**Problem**
Quote every line of the records below verbatim, from the first to the last.

**Records provided**

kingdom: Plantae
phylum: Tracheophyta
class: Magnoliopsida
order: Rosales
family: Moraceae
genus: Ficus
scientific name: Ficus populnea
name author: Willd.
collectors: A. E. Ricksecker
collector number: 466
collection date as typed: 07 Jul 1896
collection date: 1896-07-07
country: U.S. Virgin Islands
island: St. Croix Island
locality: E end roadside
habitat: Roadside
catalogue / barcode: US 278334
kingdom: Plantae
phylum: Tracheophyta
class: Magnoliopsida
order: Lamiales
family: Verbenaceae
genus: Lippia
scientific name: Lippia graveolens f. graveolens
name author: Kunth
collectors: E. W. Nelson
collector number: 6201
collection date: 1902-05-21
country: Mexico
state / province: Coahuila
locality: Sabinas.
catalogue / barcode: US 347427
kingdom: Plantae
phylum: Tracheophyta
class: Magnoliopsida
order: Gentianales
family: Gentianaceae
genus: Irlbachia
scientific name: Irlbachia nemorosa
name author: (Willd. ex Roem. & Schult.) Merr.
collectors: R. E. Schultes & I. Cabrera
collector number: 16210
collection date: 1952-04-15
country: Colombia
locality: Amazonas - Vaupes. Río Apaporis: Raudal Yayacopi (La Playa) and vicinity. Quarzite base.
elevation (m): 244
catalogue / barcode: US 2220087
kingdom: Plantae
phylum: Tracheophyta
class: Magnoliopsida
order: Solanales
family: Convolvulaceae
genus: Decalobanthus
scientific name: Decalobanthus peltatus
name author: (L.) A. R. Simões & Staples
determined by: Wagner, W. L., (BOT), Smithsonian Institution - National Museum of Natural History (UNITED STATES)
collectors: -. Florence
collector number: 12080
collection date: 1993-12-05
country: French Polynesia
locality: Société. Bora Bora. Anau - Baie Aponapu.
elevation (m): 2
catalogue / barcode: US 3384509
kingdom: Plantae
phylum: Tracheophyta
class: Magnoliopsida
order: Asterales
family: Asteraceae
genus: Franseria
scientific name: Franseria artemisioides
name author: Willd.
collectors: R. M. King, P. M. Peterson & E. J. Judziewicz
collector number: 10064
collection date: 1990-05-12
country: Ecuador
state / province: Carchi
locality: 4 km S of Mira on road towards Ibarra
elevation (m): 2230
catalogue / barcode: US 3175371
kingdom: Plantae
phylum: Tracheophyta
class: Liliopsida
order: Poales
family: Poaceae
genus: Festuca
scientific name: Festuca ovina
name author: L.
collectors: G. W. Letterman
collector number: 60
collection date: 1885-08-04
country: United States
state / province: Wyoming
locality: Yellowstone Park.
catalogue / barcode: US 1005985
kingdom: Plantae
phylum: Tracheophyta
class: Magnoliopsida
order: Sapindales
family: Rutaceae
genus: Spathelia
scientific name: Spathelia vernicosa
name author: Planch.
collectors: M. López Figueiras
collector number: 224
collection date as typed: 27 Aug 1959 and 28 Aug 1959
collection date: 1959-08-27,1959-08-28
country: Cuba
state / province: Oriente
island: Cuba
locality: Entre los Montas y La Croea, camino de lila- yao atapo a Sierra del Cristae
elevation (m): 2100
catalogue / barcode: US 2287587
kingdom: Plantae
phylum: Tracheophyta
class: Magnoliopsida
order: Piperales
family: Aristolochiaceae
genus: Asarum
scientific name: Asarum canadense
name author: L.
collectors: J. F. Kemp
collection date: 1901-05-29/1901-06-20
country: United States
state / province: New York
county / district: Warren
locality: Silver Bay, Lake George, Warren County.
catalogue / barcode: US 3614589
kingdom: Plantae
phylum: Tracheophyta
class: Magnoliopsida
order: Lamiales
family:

**Complete output**
kingdom: Plantae
phylum: Tracheophyta
class: Magnoliopsida
order: Rosales
family: Moraceae
genus: Ficus
scientific name: Ficus populnea
name author: Willd.
collectors: A. E. Ricksecker
collector number: 466
collection date as typed: 07 Jul 1896
collection date: 1896-07-07
country: U.S. Virgin Islands
island: St. Croix Island
locality: E end roadside
habitat: Roadside
catalogue / barcode: US 278334
kingdom: Plantae
phylum: Tracheophyta
class: Magnoliopsida
order: Lamiales
family: Verbenaceae
genus: Lippia
scientific name: Lippia graveolens f. graveolens
name author: Kunth
collectors: E. W. Nelson
collector number: 6201
collection date: 1902-05-21
country: Mexico
state / province: Coahuila
locality: Sabinas.
catalogue / barcode: US 347427
kingdom: Plantae
phylum: Tracheophyta
class: Magnoliopsida
order: Gentianales
family: Gentianaceae
genus: Irlbachia
scientific name: Irlbachia nemorosa
name author: (Willd. ex Roem. & Schult.) Merr.
collectors: R. E. Schultes & I. Cabrera
collector number: 16210
collection date: 1952-04-15
country: Colombia
locality: Amazonas - Vaupes. Río Apaporis: Raudal Yayacopi (La Playa) and vicinity. Quarzite base.
elevation (m): 244
catalogue / barcode: US 2220087
kingdom: Plantae
phylum: Tracheophyta
class: Magnoliopsida
order: Solanales
family: Convolvulaceae
genus: Decalobanthus
scientific name: Decalobanthus peltatus
name author: (L.) A. R. Simões & Staples
determined by: Wagner, W. L., (BOT), Smithsonian Institution - National Museum of Natural History (UNITED STATES)
collectors: -. Florence
collector number: 12080
collection date: 1993-12-05
country: French Polynesia
locality: Société. Bora Bora. Anau - Baie Aponapu.
elevation (m): 2
catalogue / barcode: US 3384509
kingdom: Plantae
phylum: Tracheophyta
class: Magnoliopsida
order: Asterales
family: Asteraceae
genus: Franseria
scientific name: Franseria artemisioides
name author: Willd.
collectors: R. M. King, P. M. Peterson & E. J. Judziewicz
collector number: 10064
collection date: 1990-05-12
country: Ecuador
state / province: Carchi
locality: 4 km S of Mira on road towards Ibarra
elevation (m): 2230
catalogue / barcode: US 3175371
kingdom: Plantae
phylum: Tracheophyta
class: Liliopsida
order: Poales
family: Poaceae
genus: Festuca
scientific name: Festuca ovina
name author: L.
collectors: G. W. Letterman
collector number: 60
collection date: 1885-08-04
country: United States
state / province: Wyoming
locality: Yellowstone Park.
catalogue / barcode: US 1005985
kingdom: Plantae
phylum: Tracheophyta
class: Magnoliopsida
order: Sapindales
family: Rutaceae
genus: Spathelia
scientific name: Spathelia vernicosa
name author: Planch.
collectors: M. López Figueiras
collector number: 224
collection date as typed: 27 Aug 1959 and 28 Aug 1959
collection date: 1959-08-27,1959-08-28
country: Cuba
state / province: Oriente
island: Cuba
locality: Entre los Montas y La Croea, camino de lila- yao atapo a Sierra del Cristae
elevation (m): 2100
catalogue / barcode: US 2287587
kingdom: Plantae
phylum: Tracheophyta
class: Magnoliopsida
order: Piperales
family: Aristolochiaceae
genus: Asarum
scientific name: Asarum canadense
name author: L.
collectors: J. F. Kemp
collection date: 1901-05-29/1901-06-20
country: United States
state / province: New York
county / district: Warren
locality: Silver Bay, Lake George, Warren County.
catalogue / barcode: US 3614589
kingdom: Plantae
phylum: Tracheophyta
class: Magnoliopsida
order: Lamiales
family:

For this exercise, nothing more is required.